[HL-29] Algorithm - Union Find
Context and problem
This is used to partition a set of elements into a number of disjoint sets.
For example,
# a set of elements
[1, 2, 3, 4, 5, 6, 7, 8]
# some elements are connected
(1,2)
(2,5)
(2,6)
(8,6)
(3,4)
# partitioned into disjoint subsets
[[1,2,5,6,8], [3,4], [7]]
Solution
We can use union-find to solve this problem. Basically, we create a forest (a set of trees), which each tree is a disjoint set.
It has two operations: union
and find
.
find
returns the root of current element, which follows the chain of parent pointers until reaching the root element.union
connects two elements if their roots are different.
- Initially, every element’s parent is itself.
- When two elements
are connected, we use
find
to figure out their roots at first. - If their roots are different, we merge two roots to make them become a single tree.
Issues and considerations
- Height of trees can grow as
O(n)
. - Unbalanced tree increases the time of
find
. - Two ways: merging by height (rank) or size of trees.

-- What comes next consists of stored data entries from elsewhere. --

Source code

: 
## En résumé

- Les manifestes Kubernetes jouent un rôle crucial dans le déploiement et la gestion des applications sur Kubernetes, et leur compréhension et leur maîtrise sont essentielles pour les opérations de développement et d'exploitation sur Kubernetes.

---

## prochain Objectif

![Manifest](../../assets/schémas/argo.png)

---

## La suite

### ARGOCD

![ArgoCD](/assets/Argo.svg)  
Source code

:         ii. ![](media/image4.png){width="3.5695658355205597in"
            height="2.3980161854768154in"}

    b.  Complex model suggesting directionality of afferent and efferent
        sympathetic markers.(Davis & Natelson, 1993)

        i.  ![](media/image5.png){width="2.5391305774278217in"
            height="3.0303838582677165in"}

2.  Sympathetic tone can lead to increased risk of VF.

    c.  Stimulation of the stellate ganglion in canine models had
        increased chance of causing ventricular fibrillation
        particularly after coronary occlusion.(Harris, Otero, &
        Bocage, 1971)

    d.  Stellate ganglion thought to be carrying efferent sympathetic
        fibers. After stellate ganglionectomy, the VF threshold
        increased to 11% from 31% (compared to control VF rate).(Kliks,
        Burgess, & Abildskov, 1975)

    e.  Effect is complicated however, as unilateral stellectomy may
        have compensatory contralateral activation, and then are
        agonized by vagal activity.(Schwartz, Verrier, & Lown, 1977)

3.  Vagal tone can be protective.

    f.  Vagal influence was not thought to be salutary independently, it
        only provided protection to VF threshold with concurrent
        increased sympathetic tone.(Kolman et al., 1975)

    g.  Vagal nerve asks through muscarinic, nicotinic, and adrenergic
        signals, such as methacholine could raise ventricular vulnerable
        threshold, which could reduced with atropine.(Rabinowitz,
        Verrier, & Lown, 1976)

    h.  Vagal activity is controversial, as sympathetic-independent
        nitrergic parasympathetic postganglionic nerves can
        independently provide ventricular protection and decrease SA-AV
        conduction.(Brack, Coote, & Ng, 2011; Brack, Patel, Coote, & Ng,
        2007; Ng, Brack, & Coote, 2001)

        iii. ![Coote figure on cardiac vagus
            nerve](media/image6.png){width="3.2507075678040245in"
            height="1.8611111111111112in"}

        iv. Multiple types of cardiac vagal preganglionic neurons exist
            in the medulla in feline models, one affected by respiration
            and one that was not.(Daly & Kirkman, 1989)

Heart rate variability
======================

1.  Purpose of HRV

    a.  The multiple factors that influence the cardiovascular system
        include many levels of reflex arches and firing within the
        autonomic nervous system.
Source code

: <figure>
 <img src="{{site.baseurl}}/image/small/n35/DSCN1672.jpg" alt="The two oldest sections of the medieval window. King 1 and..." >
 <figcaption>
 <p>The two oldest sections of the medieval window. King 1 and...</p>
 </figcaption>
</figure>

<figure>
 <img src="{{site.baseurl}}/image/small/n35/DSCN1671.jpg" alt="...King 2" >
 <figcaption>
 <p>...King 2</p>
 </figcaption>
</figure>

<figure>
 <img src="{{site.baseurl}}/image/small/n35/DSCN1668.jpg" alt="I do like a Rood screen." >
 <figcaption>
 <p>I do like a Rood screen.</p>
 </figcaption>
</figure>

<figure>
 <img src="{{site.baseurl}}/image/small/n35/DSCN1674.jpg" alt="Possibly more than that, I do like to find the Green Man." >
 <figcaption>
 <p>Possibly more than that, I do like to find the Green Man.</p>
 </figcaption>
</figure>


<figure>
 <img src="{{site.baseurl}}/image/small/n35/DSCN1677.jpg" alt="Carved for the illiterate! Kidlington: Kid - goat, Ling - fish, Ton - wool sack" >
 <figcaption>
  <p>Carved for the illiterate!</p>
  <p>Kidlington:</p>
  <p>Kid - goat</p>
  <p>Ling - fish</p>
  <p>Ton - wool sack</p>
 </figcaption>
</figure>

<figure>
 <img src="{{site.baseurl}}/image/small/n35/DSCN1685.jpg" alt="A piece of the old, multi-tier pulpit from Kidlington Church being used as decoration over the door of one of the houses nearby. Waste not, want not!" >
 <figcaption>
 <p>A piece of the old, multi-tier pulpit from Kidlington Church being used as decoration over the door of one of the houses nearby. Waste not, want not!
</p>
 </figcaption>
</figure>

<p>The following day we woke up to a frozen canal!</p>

When to use this algorithm
This algorithm is used for finding disjoint sets. Even if the problem is defined in 2D, we can use an array to represent the data and apply this algorithm.
Example
- Leetcode
#200
# ruby version
def find(a, x)
pts = x
while a[pts] != pts
pts = a[pts]
end
return pts
end
def generate_input(test_data)
test_data.split('\n').map { |item| item.split('') }
end
# @param {Character[][]} grid
# @return {Integer}
def num_islands(grid)
if grid.nil? or grid.length == 0 or grid[0].length == 0
return 0
end
m = grid.length
n = grid[0].length
count = 0
a = []
m.times do |i|
n.times do |j|
if grid[i][j] == '1'
a.push(i*n + j)
count += 1
else
a.push(-1)
end
end
end
moves = [[0, 1], [1, 0], [0, -1], [-1, 0]]
m.times do |i|
n.times do |j|
if grid[i][j] == '0'
next
end
moves.each do |move|
x = i + move[0]
y = j + move[1]
if x >= 0 and x < m and y >= 0 and y < n and grid[x][y] == '1'
root_x = find(a, i * n + j)
root_y = find(a, x * n + y)
if root_x != root_y
a[root_x] = root_y
count -= 1
end
end
end
end
end
count
end
# test case
test_data = '11110\n' \
'11010\n' \
'11000\n' \
'00000'
grid = generate_input(test_data)
puts num_islands(grid) == 1